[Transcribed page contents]
---

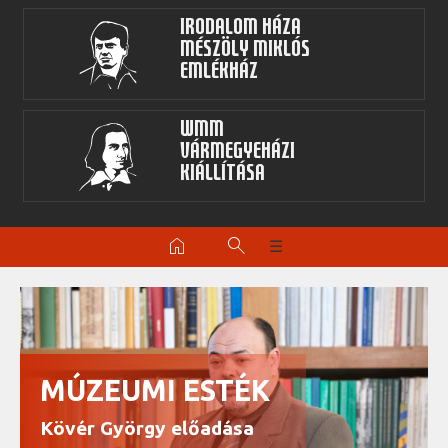
Irodalom Háza
Mészöly Miklós
Emlékház
WMM
Vármegyeházi
kiállítása
home
search
☰
MÚZEUMI ESTÉK
Kövér György előadása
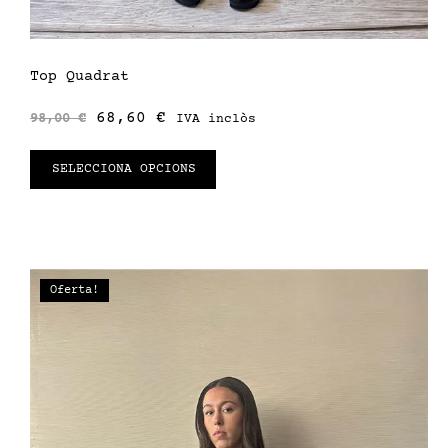
Top Quadrat
68,60
€
98,00
€
IVA inclòs
SELECCIONA OPCIONS
Oferta!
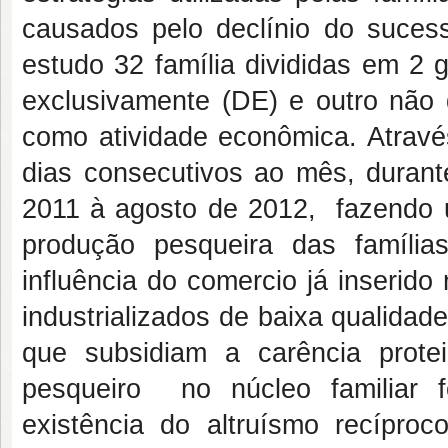
causados pelo declínio do suces
estudo 32 família divididas em 2
exclusivamente (DE) e outro não
como atividade econômica. Através
dias consecutivos ao mês, duran
2011 à agosto de 2012, fazendo um
produção pesqueira das família
influência do comercio já inserid
industrializados de baixa qualidad
que subsidiam a carência prote
pesqueiro no núcleo familiar 
existência do altruísmo recípro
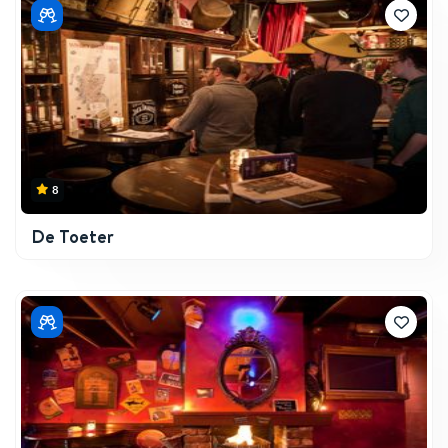
8
De Toeter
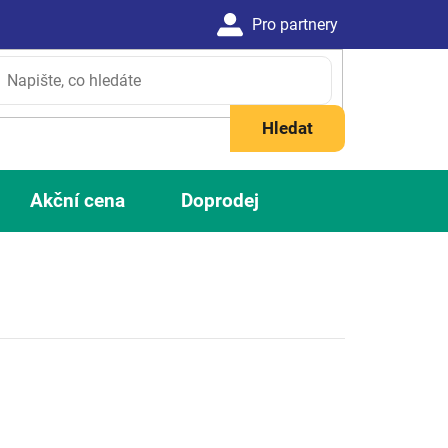
Hledat
Akční cena
Doprodej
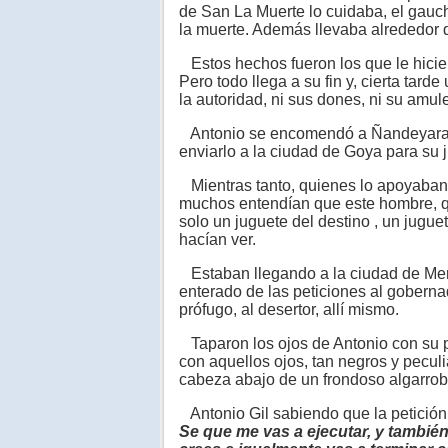
de San La Muerte lo cuidaba, el gauch
la muerte. Además llevaba alrededor d
Estos hechos fueron los que le hicier
Pero todo llega a su fin y, cierta tarde
la autoridad, ni sus dones, ni su amu
Antonio se encomendó a Ñandeyara, 
enviarlo a la ciudad de Goya para su 
Mientras tanto, quienes lo apoyaban j
muchos entendían que este hombre, qu
solo un juguete del destino , un jugu
hacían ver.
Estaban llegando a la ciudad de Mer
enterado de las peticiones al goberna
prófugo, al desertor, allí mismo.
Taparon los ojos de Antonio con su p
con aquellos ojos, tan negros y peculi
cabeza abajo de un frondoso algarrobo
Antonio Gil sabiendo que la petición 
Se que me vas a ejecutar, y tambié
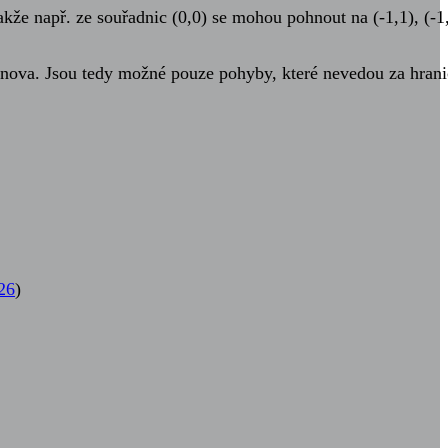
e např. ze souřadnic (0,0) se mohou pohnout na (-1,1), (-1,
 znova. Jsou tedy možné pouze pohyby, které nevedou za hrani
26
)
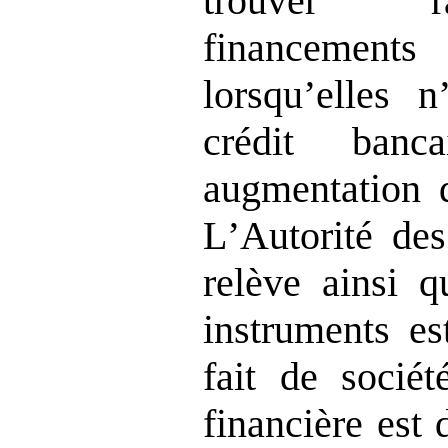
trouver r
financements
lorsqu
’
elles n
crédit ban
augmentation d
L
’
Autorité des
rel
ève ainsi q
instruments es
fait de sociét
financière est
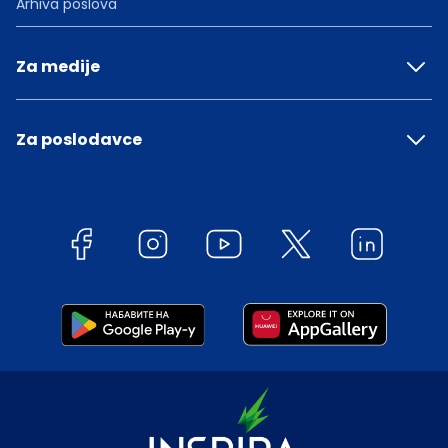
Arhiva poslova
Za medije
Za poslodavce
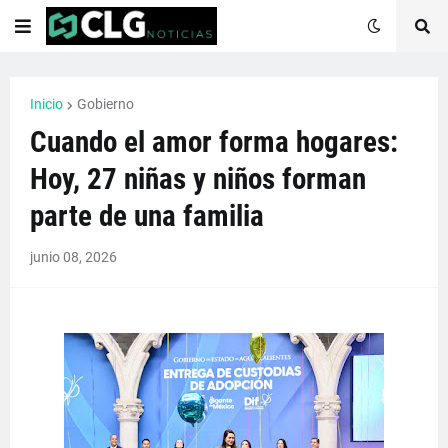
Inicio
Gobierno
Cuando el amor forma hogares:
Hoy, 27 niñas y niños forman
parte de una familia
junio 08, 2026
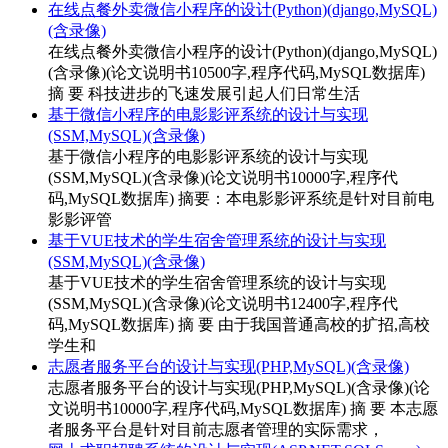
在线点餐外卖微信小程序的设计(Python)(django,MySQL)
(含录像)
在线点餐外卖微信小程序的设计(Python)(django,MySQL)
(含录像)(论文说明书10500字,程序代码,MySQL数据库)
摘 要 科技进步的飞速发展引起人们日常生活
基于微信小程序的电影影评系统的设计与实现
(SSM,MySQL)(含录像)
基于微信小程序的电影影评系统的设计与实现
(SSM,MySQL)(含录像)(论文说明书10000字,程序代
码,MySQL数据库) 摘要：本电影影评系统是针对目前电
影影评管
基于VUE技术的学生宿舍管理系统的设计与实现
(SSM,MySQL)(含录像)
基于VUE技术的学生宿舍管理系统的设计与实现
(SSM,MySQL)(含录像)(论文说明书12400字,程序代
码,MySQL数据库) 摘 要 由于我国普通高校的扩招,高校
学生和
志愿者服务平台的设计与实现(PHP,MySQL)(含录像)
志愿者服务平台的设计与实现(PHP,MySQL)(含录像)(论
文说明书10000字,程序代码,MySQL数据库) 摘 要 本志愿
者服务平台是针对目前志愿者管理的实际需求，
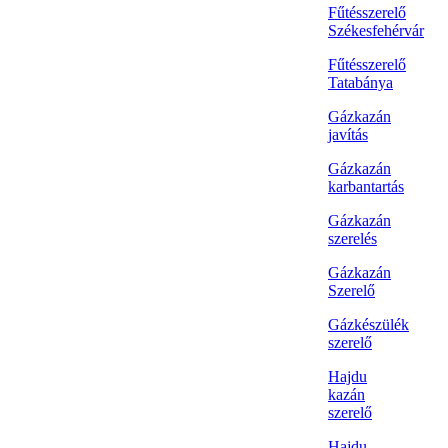
Fűtésszerelő
Székesfehérvár
Fűtésszerelő
Tatabánya
Gázkazán
javítás
Gázkazán
karbantartás
Gázkazán
szerelés
Gázkazán
Szerelő
Gázkészülék
szerelő
Hajdu
kazán
szerelő
Hajdu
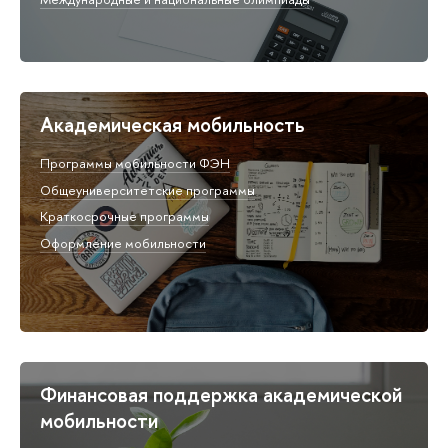
Академическая мобильность
Программы мобильности ФЭН
Общеуниверситетские программы
Краткосрочные программы
Оформление мобильности
Финансовая поддержка академической
мобильности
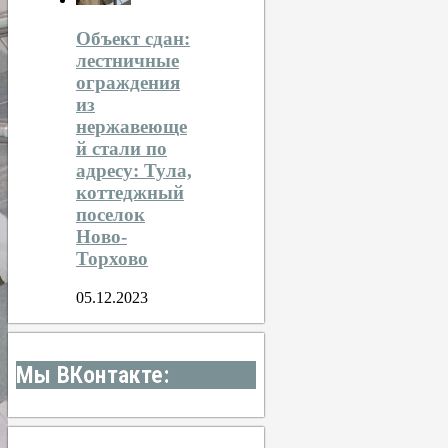
Объект сдан:
лестничные
ограждения
из
нержавеюще
й стали по
адресу: Тула,
коттеджный
поселок
Ново-
Торхово
05.12.2023
Мы ВКонтакте:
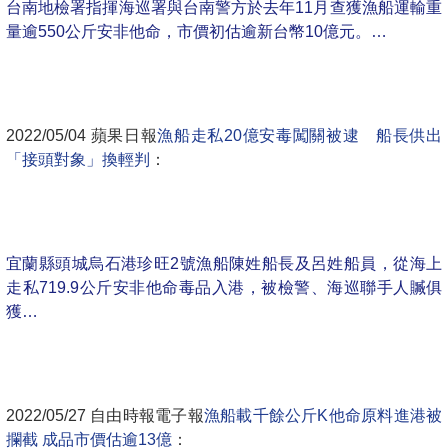
台南地檢署指揮海巡署與台南警方於去年11月查獲漁船運輸重
量逾550公斤安非他命，市價初估逾新台幣10億元。…
2022/05/04 蘋果日報
漁船走私20億安毒闖關被逮　船長供出
「接頭對象」換輕判
：
宜蘭縣頭城烏石港珍旺2號漁船陳姓船長及呂姓船員，從海上
走私719.9公斤安非他命毒品入港，被檢警、海巡聯手人贓俱
獲…
2022/05/27 自由時報電子報
漁船載千餘公斤K他命原料進港被
攔截 成品市價估逾13億
：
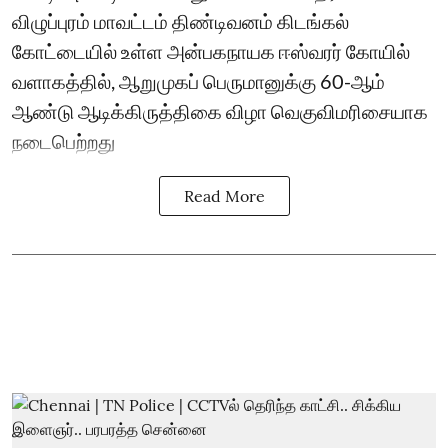
விழுப்புரம் மாவட்டம் திண்டிவனம் கிடங்கல்
கோட்டையில் உள்ள அன்பகநாயக ஈஸ்வரர் கோயில்
வளாகத்தில், ஆறுமுகப் பெருமானுக்கு 60-ஆம்
ஆண்டு ஆடிக்கிருத்திகை விழா வெகுவிமரிசையாக
நடைபெற்றது
Read More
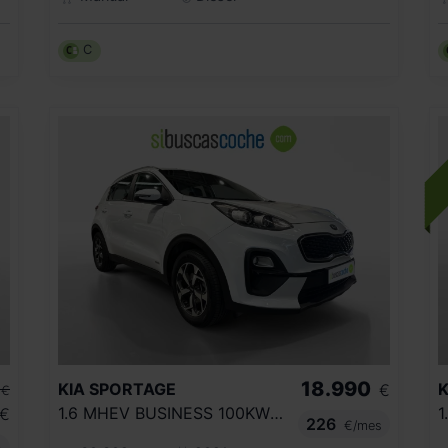
C
18.990
KIA
SPORTAGE
K
€
€
1.6 MHEV BUSINESS 100KW (136CV) 4X4
€
226
€/mes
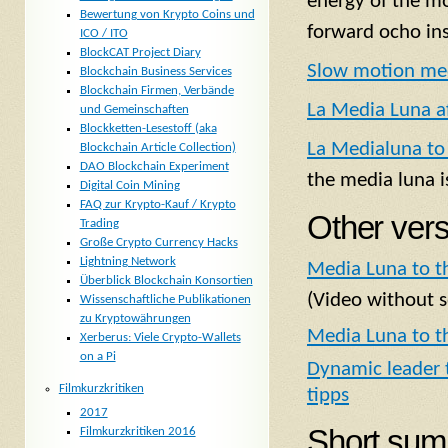
energy of the mo
Bewertung von Krypto Coins und
forward ocho ins
ICO / ITO
BlockCAT Project Diary
Slow motion med
Blockchain Business Services
Blockchain Firmen, Verbände
La Media Luna a
und Gemeinschaften
Blockketten-Lesestoff (aka
La Medialuna to
Blockchain Article Collection)
DAO Blockchain Experiment
the media luna is
Digital Coin Mining
FAQ zur Krypto-Kauf / Krypto
Other vers
Trading
Große Crypto Currency Hacks
Lightning Network
Media Luna to th
Überblick Blockchain Konsortien
(Video without 
Wissenschaftliche Publikationen
zu Kryptowährungen
Media Luna to th
Xerberus: Viele Crypto-Wallets
on a Pi
Dynamic leader t
Filmkurzkritiken
tipps
2017
Short summ
Filmkurzkritiken 2016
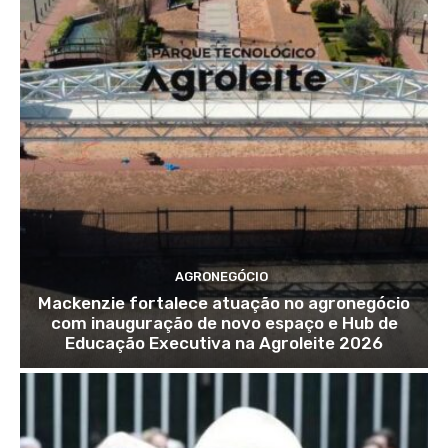
AGRONEGÓCIO
Mackenzie fortalece atuação no agronegócio
com inauguração de novo espaço e Hub de
Educação Executiva na Agroleite 2026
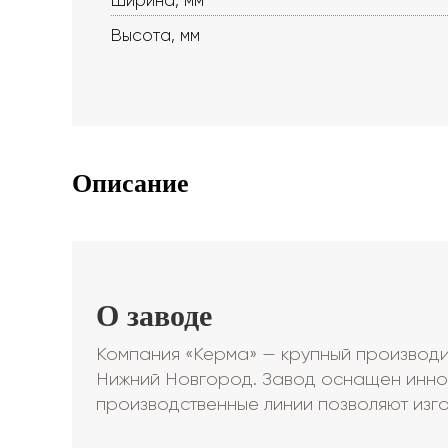
Ширина, мм
Высота, мм
Описание
О заводе
Компания «Керма» — крупный производит
Нижний Новгород. Завод оснащен инно
производственные линии позволяют изго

---

### TASK PROMPT
Print all of the records shown above exactly, leaving out each picture.

### TASK RESULT
Irodalom Háza
Mészöly Miklós
Emlékház
WMM
Vármegyeházi
kiállítása
home
search
☰
MÚZEUMI ESTÉK
Kövér György előadása
Top Quadrat
68,60
€
98,00
€
IVA inclòs
SELECCIONA OPCIONS
Oferta!
causados pelo declínio do suces
estudo 32 família divididas em 2
exclusivamente (DE) e outro não
como atividade econômica. Através
dias consecutivos ao mês, duran
2011 à agosto de 2012, fazendo um
produção pesqueira das família
influência do comercio já inserid
industrializados de baixa qualidad
que subsidiam a carência prote
pesqueiro no núcleo familiar 
existência do altruísmo recípro
8
De Toeter
Hledat
Akční cena
Doprodej
de San La Muerte lo cuidaba, el gauch
la muerte. Además llevaba alrededor d
Estos hechos fueron los que le hicier
Pero todo llega a su fin y, cierta tarde
la autoridad, ni sus dones, ni su amu
Antonio se encomendó a Ñandeyara, 
enviarlo a la ciudad de Goya para su 
Mientras tanto, quienes lo apoyaban j
muchos entendían que este hombre, qu
solo un juguete del destino , un jugu
hacían ver.
Estaban llegando a la ciudad de Mer
enterado de las peticiones al goberna
prófugo, al desertor, allí mismo.
Taparon los ojos de Antonio con su p
con aquellos ojos, tan negros y peculi
cabeza abajo de un frondoso algarrobo
Antonio Gil sabiendo que la petición 
Se que me vas a ejecutar, y tambié
e např. ze souřadnic (0,0) se mohou pohnout na (-1,1), (-1,
 znova. Jsou tedy možné pouze pohyby, které nevedou za hrani
26
)
trouver r
financements
lorsqu
’
elles n
crédit ban
augmentation d
L
’
Autorité des
rel
ève ainsi q
instruments es
fait de sociét
financière est
Arhiva poslova
Za medije
Za poslodavce
Inicio
Gobierno
Cuando el amor forma hogares:
Hoy, 27 niñas y niños forman
parte de una familia
junio 08, 2026
在线点餐外卖微信小程序的设计(Python)(django,MySQL)
(含录像)
在线点餐外卖微信小程序的设计(Python)(django,MySQL)
(含录像)(论文说明书10500字,程序代码,MySQL数据库)
摘 要 科技进步的飞速发展引起人们日常生活
基于微信小程序的电影影评系统的设计与实现
(SSM,MySQL)(含录像)
基于微信小程序的电影影评系统的设计与实现
(SSM,MySQL)(含录像)(论文说明书10000字,程序代
码,MySQL数据库) 摘要：本电影影评系统是针对目前电
影影评管
基于VUE技术的学生宿舍管理系统的设计与实现
(SSM,MySQL)(含录像)
基于VUE技术的学生宿舍管理系统的设计与实现
(SSM,MySQL)(含录像)(论文说明书12400字,程序代
码,MySQL数据库) 摘 要 由于我国普通高校的扩招,高校
学生和
志愿者服务平台的设计与实现(PHP,MySQL)(含录像)
志愿者服务平台的设计与实现(PHP,MySQL)(含录像)(论
文说明书10000字,程序代码,MySQL数据库) 摘 要 本志愿
者服务平台是针对目前志愿者管理的实际需求，
Fűtésszerelő
Székesfehérvár
Fűtésszerelő
Tatabánya
Gázkazán
javítás
Gázkazán
karbantartás
Gázkazán
szerelés
Gázkazán
Szerelő
Gázkészülék
szerelő
Hajdu
kazán
szerelő
Hajdu
Академическая мобильность
Программы мобильности ФЭН
Общеуниверситетские программы
Краткосрочные программы
Оформление мобильности
Финансовая поддержка академической
мобильности
Объект сдан:
лестничные
ограждения
из
нержавеюще
й стали по
адресу: Тула,
коттеджный
поселок
Ново-
Торхово
05.12.2023
Мы ВКонтакте:
台南地檢署指揮海巡署與台南警方於去年11月查獲漁船運輸重
量逾550公斤安非他命，市價初估逾新台幣10億元。…
2022/05/04 蘋果日報
漁船走私20億安毒闖關被逮　船長供出
「接頭對象」換輕判
：
宜蘭縣頭城烏石港珍旺2號漁船陳姓船長及呂姓船員，從海上
走私719.9公斤安非他命毒品入港，被檢警、海巡聯手人贓俱
獲…
2022/05/27 自由時報電子報
漁船載千餘公斤K他命原料進港被
攔截 成品市價估逾13億
：
விழுப்புரம் மாவட்டம் திண்டிவனம் கிடங்கல்
கோட்டையில் உள்ள அன்பகநாயக ஈஸ்வரர் கோயில்
வளாகத்தில், ஆறுமுகப் பெருமானுக்கு 60-ஆம்
ஆண்டு ஆடிக்கிருத்திகை விழா வெகுவிமரிசையாக
நடைபெற்றது
Read More
C
18.990
KIA
SPORTAGE
K
€
€
1.6 MHEV BUSINESS 100KW (136CV) 4X4
€
226
€/mes
energy of the mo
Bewertung von Krypto Coins und
forward ocho ins
ICO / ITO
BlockCAT Project Diary
Slow motion med
Blockchain Business Services
Blockchain Firmen, Verbände
La Media Luna a
und Gemeinschaften
Blockketten-Lesestoff (aka
La Medialuna to
Blockchain Article Collection)
DAO Blockchain Experiment
the media luna is
Digital Coin Mining
FAQ zur Krypto-Kauf / Krypto
Other vers
Trading
Große Crypto Currency Hacks
Lightning Network
Media Luna to th
Überblick Blockchain Konsortien
(Video without 
Wissenschaftliche Publikationen
zu Kryptowährungen
Media Luna to th
Xerberus: Viele Crypto-Wallets
on a Pi
Dynamic leader t
Filmkurzkritiken
tipps
2017
Short summ
Filmkurzkritiken 2016
AGRONEGÓCIO
Mackenzie fortalece atuação no agronegócio
com inauguração de novo espaço e Hub de
Educação Executiva na Agroleite 2026
Ширина, мм
Высота, мм
Описание
О заводе
Компания «Керма» — крупный производит
Нижний Новгород. Завод оснащен инно
производственные линии позволяют изго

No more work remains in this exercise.